The serving of Arabic coffee is guided by elaborate etiquette for the server, the guest and the host. The server must hold the dallah (coffee pot) with the left hand, with the thumb pointing to the top, while the cup is held with the right hand. Guests should use the right hand to receive and return the cup to the server. The most important or oldest guest is served first, and the cup is only one-quarter filled and can then be refilled. The common practice is to drink at least one cup but not exceed three. Arabic coffee is made and enjoyed by men and women from all parts of society, particularly in the home.

Reflecting the cultural importance of this beverage, the UAE, Saudi Arabia, the Sultanate of Oman and Qatar had Arabic coffee inscribed on UNESCO’s Representative List of the Intangible Cultural Heritage of Humanity in 2015.

Dates form another important element of Arab culture. Perhaps the most classic edible souvenir, this distinctive fruit holds an important place in Arabian heritage as a vital source of nutrition.

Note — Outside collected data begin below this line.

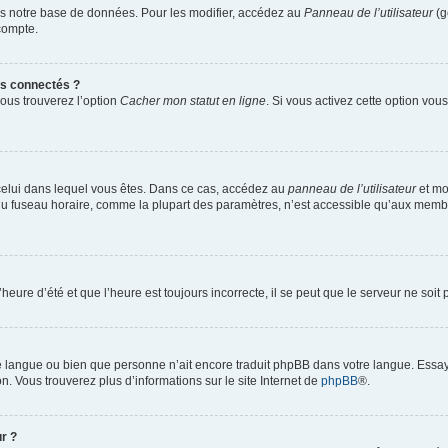
s notre base de données. Pour les modifier, accédez au
Panneau de l’utilisateur
(g
compte.
s connectés ?
vous trouverez l’option
Cacher mon statut en ligne
. Si vous activez cette option vo
de celui dans lequel vous êtes. Dans ce cas, accédez au
panneau de l’utilisateur
et mo
n du fuseau horaire, comme la plupart des paramètres, n’est accessible qu’aux memb
heure d’été et que l’heure est toujours incorrecte, il se peut que le serveur ne soi
otre langue ou bien que personne n’ait encore traduit phpBB dans votre langue. Essa
on. Vous trouverez plus d’informations sur le site Internet de
phpBB
®.
r ?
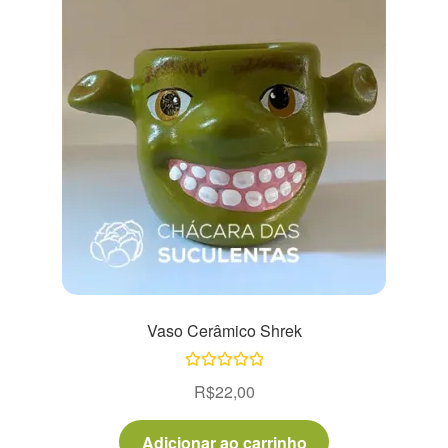
Vaso Cerâmico Shrek
Avaliação
R$
22,00
5.00
de 5
Adicionar ao carrinho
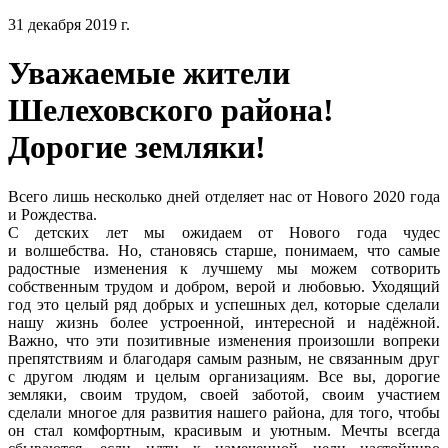
31 декабря 2019 г.
Уважаемые жители
Шелеховского района!
Дорогие земляки!
Всего лишь несколько дней отделяет нас от Нового 2020 года
и Рождества.
С детских лет мы ожидаем от Нового года чудес
и волшебства. Но, становясь старше, понимаем, что самые
радостные изменения к лучшему мы можем сотворить
собственным трудом и добром, верой и любовью. Уходящий
год это целый ряд добрых и успешных дел, которые сделали
нашу жизнь более устроенной, интересной и надёжной.
Важно, что эти позитивные изменения произошли вопреки
препятствиям и благодаря самым разным, не связанным друг
с другом людям и целым организациям. Все вы, дорогие
земляки, своим трудом, своей заботой, своим участием
сделали многое для развития нашего района, для того, чтобы
он стал комфортным, красивым и уютным. Мечты всегда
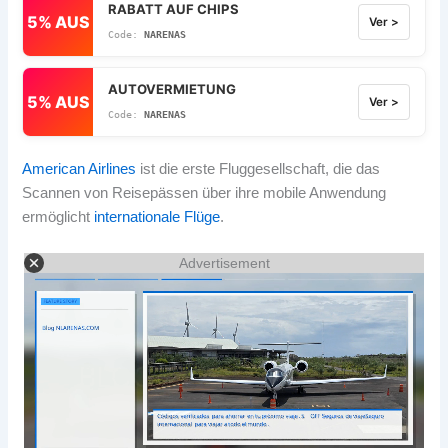
RABATT AUF CHIPS
5% AUS
Ver >
NARENAS
AUTOVERMIETUNG
5% AUS
Ver >
NARENAS
American Airlines
ist die erste Fluggesellschaft, die das
Scannen von Reisepässen über ihre mobile Anwendung
ermöglicht
internationale Flüge
.
Advertisement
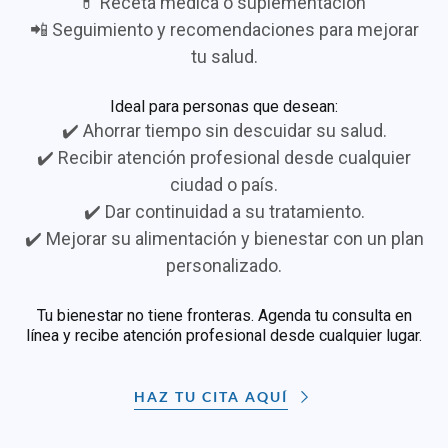
💊 Receta médica o suplementación
📲 Seguimiento y recomendaciones para mejorar
tu salud.
Ideal para personas que desean:
✔️ Ahorrar tiempo sin descuidar su salud.
✔️ Recibir atención profesional desde cualquier
ciudad o país.
✔️ Dar continuidad a su tratamiento.
✔️ Mejorar su alimentación y bienestar con un plan
personalizado.
Tu bienestar no tiene fronteras. Agenda tu consulta en
línea y recibe atención profesional desde cualquier lugar.
HAZ TU CITA AQUÍ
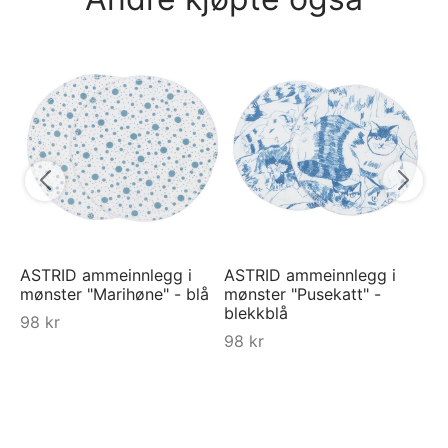
Py
py
5
ASTRID ammeinnlegg i
ASTRID ammeinnlegg i
mønster "Marihøne" - blå
mønster "Pusekatt" -
blekkblå
98
kr
98
kr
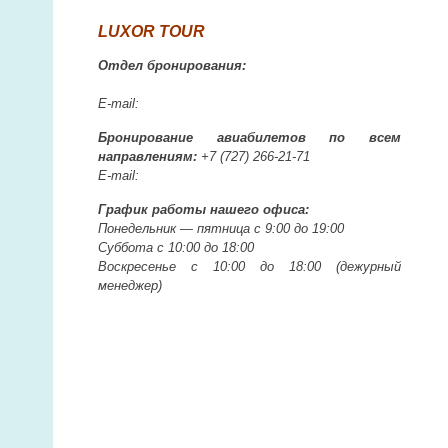
LUXOR TOUR
Отдел бронирования:
E-mail:
Бронирование авиабилетов по всем
направлениям:
+7 (727)
266-21-71
E-mail:
График работы нашего офиса:
Понедельник —
пятница с 9:00 до 19:00
Суббота с 10:00 до 18:00
Воскресенье с 10:00 до 18:00
(дежурный
менеджер)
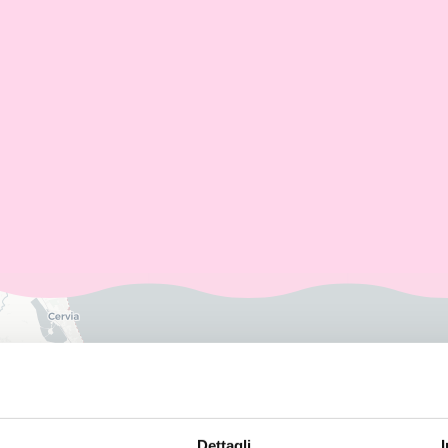
Dettagli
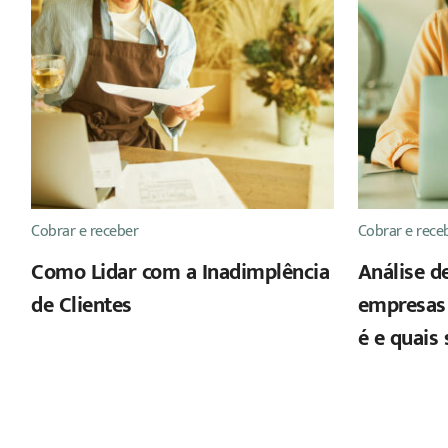
Cobrar e receber
Cobrar e rece
Como Lidar com a Inadimplência
Análise de
de Clientes
empresas 
é e quais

Today, dates are available in many modern varieties, with each having its own distinctive colour and flavour. They are even available dipped in chocolate or stuffed with almonds or candied orange peel. Bateel, the renowned dates delicatessen, has an amazing selection of luxury dates as well as other date produce, from sparkling date juice to date jams and preserves, and even date-infused balsamic vinegar. These make great gifts to take back home.

The Liwa Date Festival promotes and celebrates the symbolic and historic role that the date palm plays in Emirati culture. Held each July in Al Dhafra, the festival revolves around date competitions in which Emirati farms vie for the title of best date grower. Travellers from out of town are welcome to attend too, with this fun, family-friendly event being an incredible way to experience authentic Emirati culture up close. Prizes are offered for the top dates in each category and there is a live date auction where some dates sell for over AED 6,000 per kilo.